Set out the lines of the entries as a numbered list, starting at the line that contains "para você dizer" and ending at the line that contains "não materialismo certo ele inventou". Include only those lines and leave out any blank ones.
============
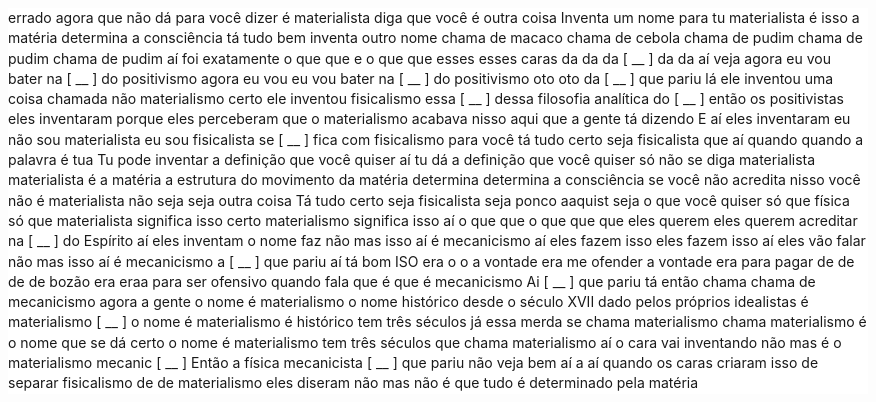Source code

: errado agora que não dá para você dizer
é materialista diga que você é outra
coisa Inventa um nome para tu
materialista é isso a matéria determina
a consciência tá tudo bem inventa outro
nome chama de
macaco chama de cebola chama de pudim
chama de pudim chama de pudim aí foi
exatamente o que que e o que que esses
esses caras da da da [ __ ] da da aí veja
agora eu vou bater na [ __ ] do
positivismo agora eu vou eu vou bater na
[ __ ] do positivismo oto oto da [ __ ] que
pariu lá ele inventou uma coisa chamada
não materialismo certo ele inventou
fisicalismo essa [ __ ] dessa filosofia
analítica do [ __ ] então
os
positivistas eles inventaram porque eles
perceberam que o materialismo acabava
nisso aqui que a gente tá dizendo E aí
eles inventaram eu não sou materialista
eu sou fisicalista se [ __ ] fica com
fisicalismo para você tá tudo certo seja
fisicalista que aí quando quando a
palavra é tua Tu pode inventar a
definição que você quiser aí tu dá a
definição que você quiser só não se diga
materialista materialista é a matéria a
estrutura do movimento da matéria
determina determina a consciência se
você não acredita nisso você não é
materialista não seja seja outra coisa
Tá tudo certo seja fisicalista seja
ponco aaquist seja o que você quiser só
que física só que materialista significa
isso certo materialismo significa isso
aí o que que o que que que eles querem
eles querem acreditar na [ __ ] do
Espírito aí eles inventam o nome faz não
mas isso aí é mecanicismo aí eles fazem
isso eles fazem isso aí eles vão falar
não mas isso aí é mecanicismo a [ __ ] que
pariu aí tá bom ISO era o o a vontade
era me ofender a vontade era para pagar
de de de de bozão era eraa para ser
ofensivo quando fala que é que é
mecanicismo Ai [ __ ] que pariu tá então
chama chama de mecanicismo agora a gente
o nome é materialismo o nome histórico
desde o século XVII dado pelos próprios
idealistas é materialismo [ __ ] o nome é
materialismo é histórico tem três
séculos já essa merda se chama
materialismo chama materialismo é o nome
que se dá certo o nome é materialismo
tem três séculos que chama materialismo
aí o cara vai inventando não mas é o
materialismo mecanic [ __ ] Então a
física mecanicista [ __ ] que pariu não
veja bem aí a aí quando os caras criaram
isso de separar fisicalismo de de
materialismo eles diseram não mas não é
que tudo é determinado pela matéria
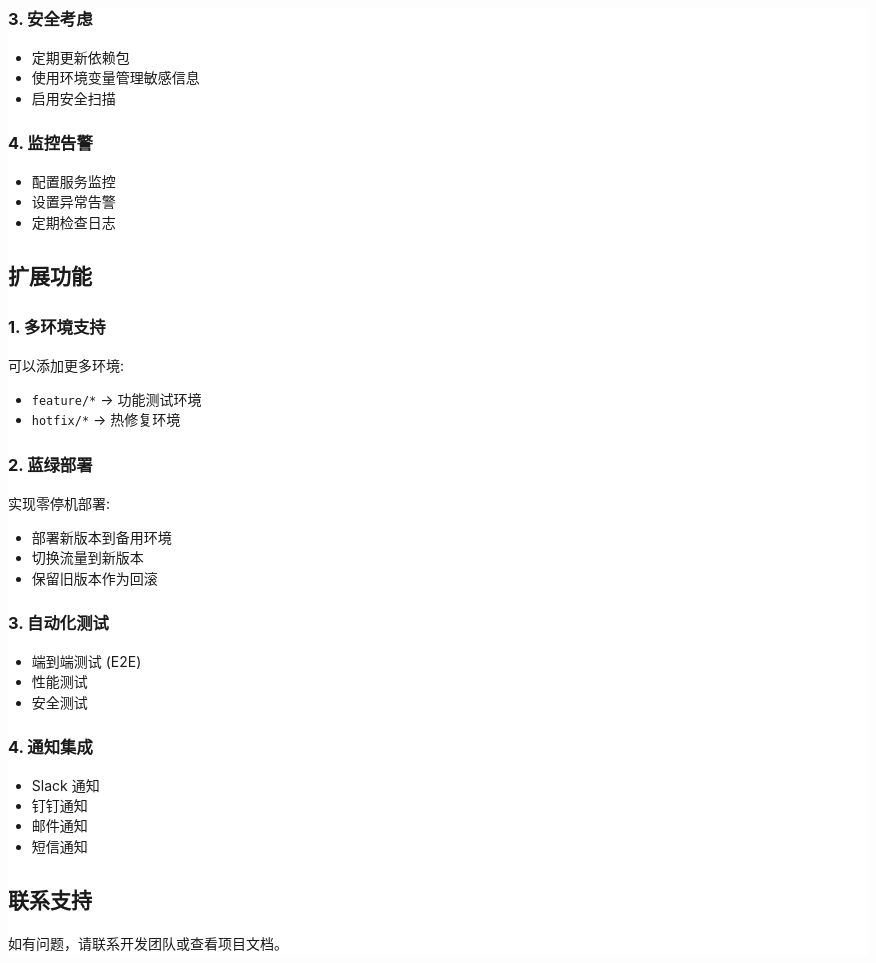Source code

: ### 3. 安全考虑
- 定期更新依赖包
- 使用环境变量管理敏感信息
- 启用安全扫描

### 4. 监控告警
- 配置服务监控
- 设置异常告警
- 定期检查日志

## 扩展功能

### 1. 多环境支持
可以添加更多环境:
- `feature/*` → 功能测试环境
- `hotfix/*` → 热修复环境

### 2. 蓝绿部署
实现零停机部署:
- 部署新版本到备用环境
- 切换流量到新版本
- 保留旧版本作为回滚

### 3. 自动化测试
- 端到端测试 (E2E)
- 性能测试
- 安全测试

### 4. 通知集成
- Slack 通知
- 钉钉通知
- 邮件通知
- 短信通知

## 联系支持

如有问题，请联系开发团队或查看项目文档。
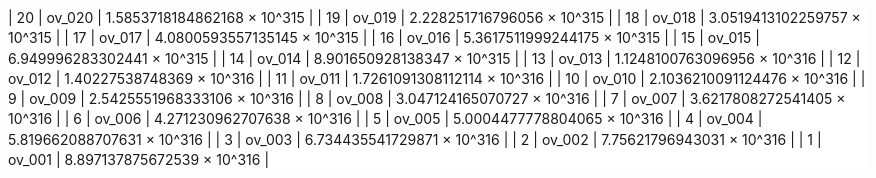 | 20 | ov_020 | 1.5853718184862168 × 10^315 |
| 19 | ov_019 | 2.228251716796056 × 10^315 |
| 18 | ov_018 | 3.0519413102259757 × 10^315 |
| 17 | ov_017 | 4.0800593557135145 × 10^315 |
| 16 | ov_016 | 5.3617511999244175 × 10^315 |
| 15 | ov_015 | 6.949996283302441 × 10^315 |
| 14 | ov_014 | 8.901650928138347 × 10^315 |
| 13 | ov_013 | 1.1248100763096956 × 10^316 |
| 12 | ov_012 | 1.40227538748369 × 10^316 |
| 11 | ov_011 | 1.7261091308112114 × 10^316 |
| 10 | ov_010 | 2.1036210091124476 × 10^316 |
| 9 | ov_009 | 2.5425551968333106 × 10^316 |
| 8 | ov_008 | 3.047124165070727 × 10^316 |
| 7 | ov_007 | 3.6217808272541405 × 10^316 |
| 6 | ov_006 | 4.271230962707638 × 10^316 |
| 5 | ov_005 | 5.0004477778804065 × 10^316 |
| 4 | ov_004 | 5.819662088707631 × 10^316 |
| 3 | ov_003 | 6.734435541729871 × 10^316 |
| 2 | ov_002 | 7.75621796943031 × 10^316 |
| 1 | ov_001 | 8.897137875672539 × 10^316 |

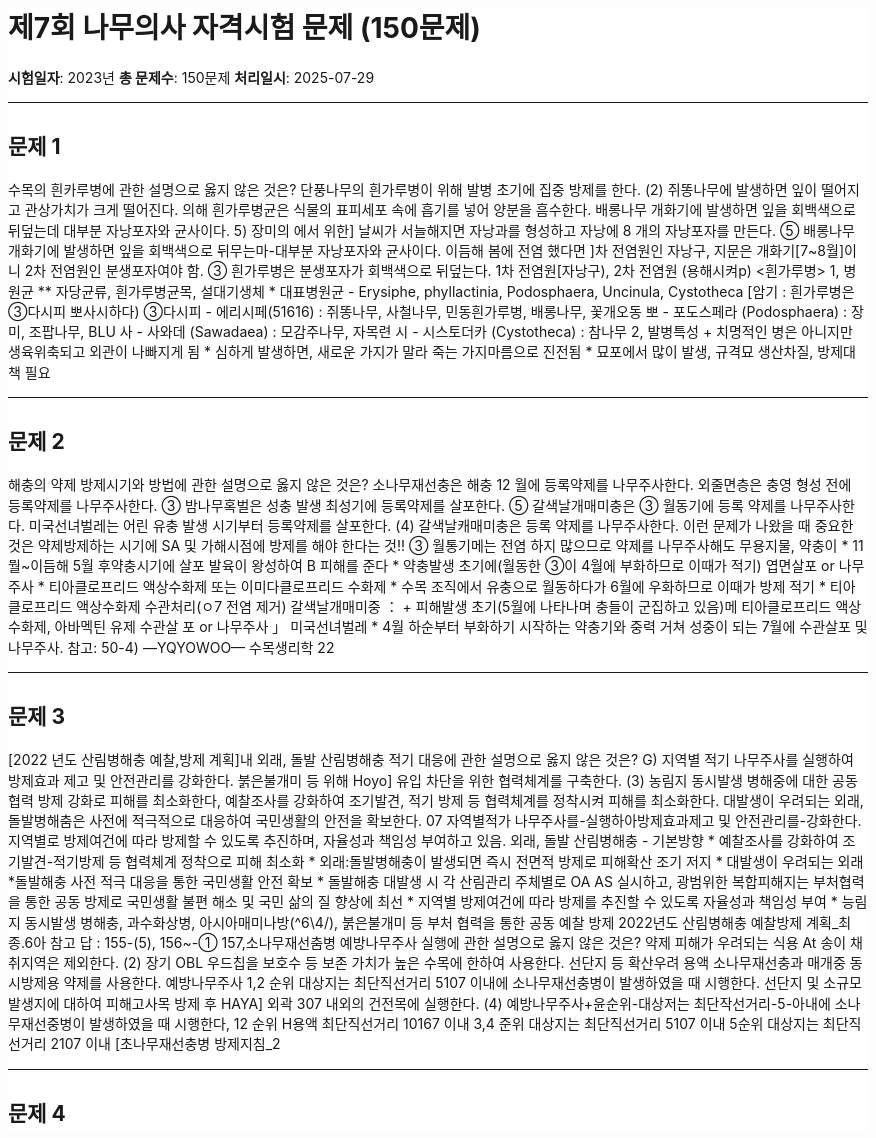 # 제7회 나무의사 자격시험 문제 (150문제)

**시험일자**: 2023년
**총 문제수**: 150문제
**처리일시**: 2025-07-29

---

## 문제 1

수목의 흰카루병에 관한 설명으로 옳지 않은 것은? 단풍나무의 흰가루병이 위해 발병 초기에 집중 방제를 한다. (2) 쥐똥나무에 발생하면 잎이 떨어지고 관상가치가 크게 떨어진다. 의해 흰가루병균은 식물의 표피세포 속에 흡기를 넣어 양분을 흠수한다. 배롱나무 개화기에 발생하면 잎을 회백색으로 뒤덮는데 대부분 자낭포자와 균사이다. 5) 장미의 에서 위한] 날씨가 서늘해지면 자낭과를 형성하고 자낭에 8 개의 자낭포자를 만든다. ⑤ 배롱나무 개화기에 발생하면 잎을 회백색으로 뒤무는마-대부분 자낭포자와 균사이다. 이듬해 봄에 전염 했다면 ]차 전염원인 자낭구, 지문은 개화기[7~8월]이니 2차 전염원인 분생포자여야 함. ③ 흰가루병은 분생포자가 회백색으로 뒤덮는다. 1차 전염원[자낭구), 2차 전염원 (용해시켜p) <흰가루병> 1, 병원균 ** 자당균류, 흰가루병균목, 설대기생체 * 대표병원균 - Erysiphe, phyllactinia, Podosphaera, Uncinula, Cystotheca [암기 : 흰가루병은 ③다시피 뽀사시하다) ③다시피 - 에리시페(51616) : 쥐똥나무, 사철나무, 민동흰가루병, 배롱나무, 꽃개오동 뽀 - 포도스페라 (Podosphaera) : 장미, 조팝나무, BLU 사 - 사와데 (Sawadaea) : 모감주나무, 자목련 시 - 시스토더카 (Cystotheca) : 참나무 2, 발병특성 + 치명적인 병은 아니지만 생육위축되고 외관이 나빠지게 됨 * 심하게 발생하면, 새로운 가지가 말라 죽는 가지마름으로 진전됨 * 묘포에서 많이 발생, 규격묘 생산차질, 방제대책 필요

---

## 문제 2

해충의 약제 방제시기와 방법에 관한 설명으로 옳지 않은 것은? 소나무재선충은 해충 12 월에 등록약제를 나무주사한다. 외줄면층은 충영 형성 전에 등록약제를 나무주사한다. ③ 밤나무혹벌은 성충 발생 최성기에 등록약제를 살포한다. ⑤ 갈색날개매미충은 ③ 월동기에 등록 약제를 나무주사한다. 미국선녀벌레는 어린 유충 발생 시기부터 등록약제를 살포한다. (4) 갈색날캐매미충은 등록 약제를 나무주사한다. 이런 문제가 나왔을 때 중요한 것은 약제방제하는 시기에 SA 및 가해시점에 방제를 해야 한다는 것!! ③ 월통기메는 전염 하지 많으므로 약제를 나무주사해도 무용지물, 약충이 * 11뭘~이듬해 5월 후약충시기에 살포 발육이 왕성하여 B 피해를 준다 * 약충발생 초기에(월동한 ③이 4월에 부화하므로 이때가 적기) 엽면살포 or 나무주사 * 티아클로프리드 액상수화제 또는 이미다클로프리드 수화제 * 수목 조직에서 유충으로 월동하다가 6월에 우화하므로 이때가 방제 적기 * 티아클로프리드 액상수화제 수관처리(ㅇ7 전염 제거) 갈색날개매미중 ： + 피해발생 초기(5월에 나타나며 충들이 군집하고 있음)메 티아클로프리드 액상수화제, 아바멕틴 유제 수관살 포 or 나무주사 」 미국선녀벌레 * 4월 하순부터 부화하기 시작하는 약충기와 중력 거쳐 성중이 되는 7월에 수관살포 및 나무주사. 참고: 50-4) —YQYOWOO— 수목생리학 22

---

## 문제 3

[2022 년도 산림병해충 예찰,방제 계획]내 외래, 돌발 산림병해충 적기 대응에 관한 설명으로 옳지 않은 것은? G) 지역별 적기 나무주사를 실행하여 방제효과 제고 및 안전관리를 강화한다. 붉은불개미 등 위해 Hoyo] 유입 차단을 위한 협력체계를 구축한다. (3) 농림지 동시발생 병해중에 대한 공동협력 방제 강화로 피해를 최소화한다, 예찰조사를 강화하여 조기발견, 적기 방제 등 협력체계를 정착시켜 피해를 최소화한다. 대발생이 우려되는 외래, 돌발병해춤은 사전에 적극적으로 대응하여 국민생활의 안전을 확보한다. 07 자역별적가 나무주사를-실행하아방제효과제고 및 안전관리를-강화한다. 지역별로 방제여건에 따라 방제할 수 있도록 추진하며, 자율성과 책임성 부여하고 있음. 외래, 돌발 산림병해충 - 기본방향 * 예찰조사를 강화하여 조기발견-적기방제 등 협력체계 정착으로 피해 최소화 * 외래:돌발병해충이 발생되면 즉시 전면적 방제로 피해확산 조기 저지 * 대발생이 우려되는 외래*돌발해충 사전 적극 대응을 통한 국민생활 안전 확보 * 돌발해충 대발생 시 각 산림관리 주체별로 OA AS 실시하고, 광범위한 복합피해지는 부처협력을 통한 공동 방제로 국민생활 불편 해소 및 국민 삶의 질 향상에 최선 * 지역별 방제여건에 따라 방제를 추진할 수 있도록 자율성과 책임성 부여 * 능림지 동시발생 병해충, 과수화상병, 아시아매미나방(^6\4/), 붉은불개미 등 부처 협력을 통한 공동 예찰 방제 2022년도 산림병해충 예찰방제 계획_최종.6아 참고 답 : 155-(5), 156~-① 157,소나무재선춤병 예방나무주사 실행에 관한 설명으로 옳지 않은 것은? 약제 피해가 우려되는 식용 At 송이 채취지역은 제외한다. (2) 장기 OBL 우드칩을 보호수 등 보존 가치가 높은 수목에 한하여 사용한다. 선단지 등 확산우려 용액 소나무재선충과 매개중 동시방제용 약제를 사용한다. 예방나무주사 1,2 순위 대상지는 최단직선거리 5107 이내에 소나무재선충병이 발생하였을 때 시행한다. 선단지 및 소규모 발생지에 대하여 피해고사목 방제 후 HAYA] 외곽 307 내외의 건전목에 실행한다. (4) 예방나무주사+윤순위-대상저는 최단작선거리-5\-아내에 소나무재선중병이 발생하였을 때 시행한다, 12 순위 H용액 최단직선거리 10167 이내 3,4 준위 대상지는 최단직선거리 5107 이내 5순위 대상지는 최단직선거리 2107 이내 [초나무재선충병 방제지침_2

---

## 문제 4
============
▶ _OUTPUT BELOW_:
1. : errado agora que não dá para você dizer
2. é materialista diga que você é outra
3. coisa Inventa um nome para tu
4. materialista é isso a matéria determina
5. a consciência tá tudo bem inventa outro
6. nome chama de
7. macaco chama de cebola chama de pudim
8. chama de pudim chama de pudim aí foi
9. exatamente o que que e o que que esses
10. esses caras da da da [ __ ] da da aí veja
11. agora eu vou bater na [ __ ] do
12. positivismo agora eu vou eu vou bater na
13. [ __ ] do positivismo oto oto da [ __ ] que
14. pariu lá ele inventou uma coisa chamada
15. não materialismo certo ele inventou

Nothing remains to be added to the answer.